William C. Whitney's splendid Ballroom.

Almost as difficult to fathom, is that there are any additional, identical, mirrored and gilt-bronze doors. These second two pairs were retained by Stanford White for himself and incorporated into the opulent decoration of his own city house at 121 East 21st Street, facing Gramercy Park. I have always so admired that White felt entitled to the same splendors he afforded for his much, much richer clients.
Stanford White's mirrored screen.
Sold for $1,250 in 1907, upon the architect’s sordid murder, the screen was obtained by shipping heir Frederick E. Guest, of Old Templeton on Long Island. For the same price, at the time one could have gotten a nice Rolls Royce. Sold to Whitney Warren, Jr. by the Guests' son, Winston Guest, the panels realized $11,000. An acclaimed and discretely gay host and aesthete, after forming a magical backdrop for parties in his Nob Hill apartment, the panels were bequeathed by Warren to the Fine Arts Museums of San Francisco.

A drawing by Lorenzo de' Ferrari 1680-1744



Two of four of Lorenzo de' Ferrari panels in Doris Duke's Rough Point Drawing Room.



That was in 1986. By 1989, as lot 115, these precious panels were sold for $181,500 to Alexander & Berendt Ltd., London, from whom they were acquired for an undisclosed price, which, whatever it might have been, was well worth it, by the Metropolitan Museum of Art, in 1991.

Whitney Warren, Jr.'s Nob Hill apartment.


The young aesthete. Whitney Warren, a Whitney and Vanderbilt relation, was always discretely gay.

Mr. Warren entertains for Miss Audrey Hepburn.
White’s treasures collected for William Whitney were legendary. So it’s not unexpected to learn that even objects with an indefinite lineage, like the handsome Franco-Flemish 16thcentury chimneypiece from the dining room, found good homes when New York’s finest Renaissance palace was destroyed.
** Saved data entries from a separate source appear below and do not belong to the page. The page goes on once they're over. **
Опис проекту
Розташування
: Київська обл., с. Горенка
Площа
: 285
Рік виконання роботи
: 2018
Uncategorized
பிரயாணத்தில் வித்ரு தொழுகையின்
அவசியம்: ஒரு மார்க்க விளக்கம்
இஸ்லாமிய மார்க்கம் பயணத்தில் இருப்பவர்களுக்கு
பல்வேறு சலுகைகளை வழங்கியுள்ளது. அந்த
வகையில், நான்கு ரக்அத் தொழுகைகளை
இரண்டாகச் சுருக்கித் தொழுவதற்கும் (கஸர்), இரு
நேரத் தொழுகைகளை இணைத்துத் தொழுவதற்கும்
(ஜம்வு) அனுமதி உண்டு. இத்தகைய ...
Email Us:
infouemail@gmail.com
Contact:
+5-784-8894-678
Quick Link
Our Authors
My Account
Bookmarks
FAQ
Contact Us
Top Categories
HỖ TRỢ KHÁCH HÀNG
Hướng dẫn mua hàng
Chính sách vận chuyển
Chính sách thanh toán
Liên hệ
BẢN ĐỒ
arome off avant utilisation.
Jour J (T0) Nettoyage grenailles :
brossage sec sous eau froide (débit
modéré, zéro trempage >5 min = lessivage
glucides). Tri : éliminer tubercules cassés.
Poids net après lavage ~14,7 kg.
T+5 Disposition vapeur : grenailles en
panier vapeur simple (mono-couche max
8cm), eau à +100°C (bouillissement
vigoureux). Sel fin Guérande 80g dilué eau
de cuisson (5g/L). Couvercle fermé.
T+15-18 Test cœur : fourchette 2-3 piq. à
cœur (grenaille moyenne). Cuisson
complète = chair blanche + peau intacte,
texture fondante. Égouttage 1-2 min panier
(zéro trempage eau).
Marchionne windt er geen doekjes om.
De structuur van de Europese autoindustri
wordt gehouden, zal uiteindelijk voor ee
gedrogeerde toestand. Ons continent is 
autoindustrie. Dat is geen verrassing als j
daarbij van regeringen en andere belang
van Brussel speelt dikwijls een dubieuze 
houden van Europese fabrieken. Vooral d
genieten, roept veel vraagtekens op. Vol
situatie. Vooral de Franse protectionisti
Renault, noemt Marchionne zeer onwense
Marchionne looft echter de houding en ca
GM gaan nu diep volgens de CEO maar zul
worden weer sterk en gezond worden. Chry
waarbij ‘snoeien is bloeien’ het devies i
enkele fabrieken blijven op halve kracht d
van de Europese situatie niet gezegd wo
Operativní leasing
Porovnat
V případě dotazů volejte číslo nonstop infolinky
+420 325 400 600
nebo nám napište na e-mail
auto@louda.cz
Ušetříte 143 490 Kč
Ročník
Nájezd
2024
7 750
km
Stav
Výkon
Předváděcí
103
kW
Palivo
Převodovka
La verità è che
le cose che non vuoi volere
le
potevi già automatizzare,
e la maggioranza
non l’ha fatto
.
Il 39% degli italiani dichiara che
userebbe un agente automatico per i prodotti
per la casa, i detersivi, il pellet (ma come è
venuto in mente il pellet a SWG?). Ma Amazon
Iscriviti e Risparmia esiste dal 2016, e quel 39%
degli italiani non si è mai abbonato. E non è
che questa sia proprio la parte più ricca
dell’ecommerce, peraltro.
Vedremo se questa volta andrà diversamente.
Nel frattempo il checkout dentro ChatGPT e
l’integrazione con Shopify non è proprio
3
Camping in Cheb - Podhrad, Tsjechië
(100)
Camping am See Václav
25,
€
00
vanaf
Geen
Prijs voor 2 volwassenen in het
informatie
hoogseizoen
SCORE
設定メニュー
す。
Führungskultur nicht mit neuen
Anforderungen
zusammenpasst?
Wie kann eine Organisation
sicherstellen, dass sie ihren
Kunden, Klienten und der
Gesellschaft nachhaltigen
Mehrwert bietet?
Rid of embellishing flourishes so typical of White, it landed at Harvard’s venerable Fogg Museum. But not for long.

William Whitney's baronial Dining Room.
When I discovered that Darryl Pinckney and James Fenton were selling a lovely old farm near Oxford, in order to buy and restore Harlem’s old John Dwight house, I was pleased. ‘At last, the unimaginable, restoration of a great landmark, will actually happen!’ I thought. Long Leys farm, where James has made a garden of enchantment, is the real estate agent’s pictures reveal online, quite a pretty place, of just the sort where one might like to retire. A wreck when they bought it, in addition to the great garden, it was augmented by a wing with a great room of two stories.

The Great Room at Long Leys Farm.
I knew at once that their antique mantelpiece seemed strangely familiar. Because the William Whitney house was razed so long ago, an ocean away, it seemed unlikely that it had somehow supplied this stunning souvenir of Stanford White’s weakness for old-world grandeur. But of course, by the oblique route of the saleroom, as a cautionary testament to impermanence, the vagaries of tastes and the fecklessness of museum collections, it was.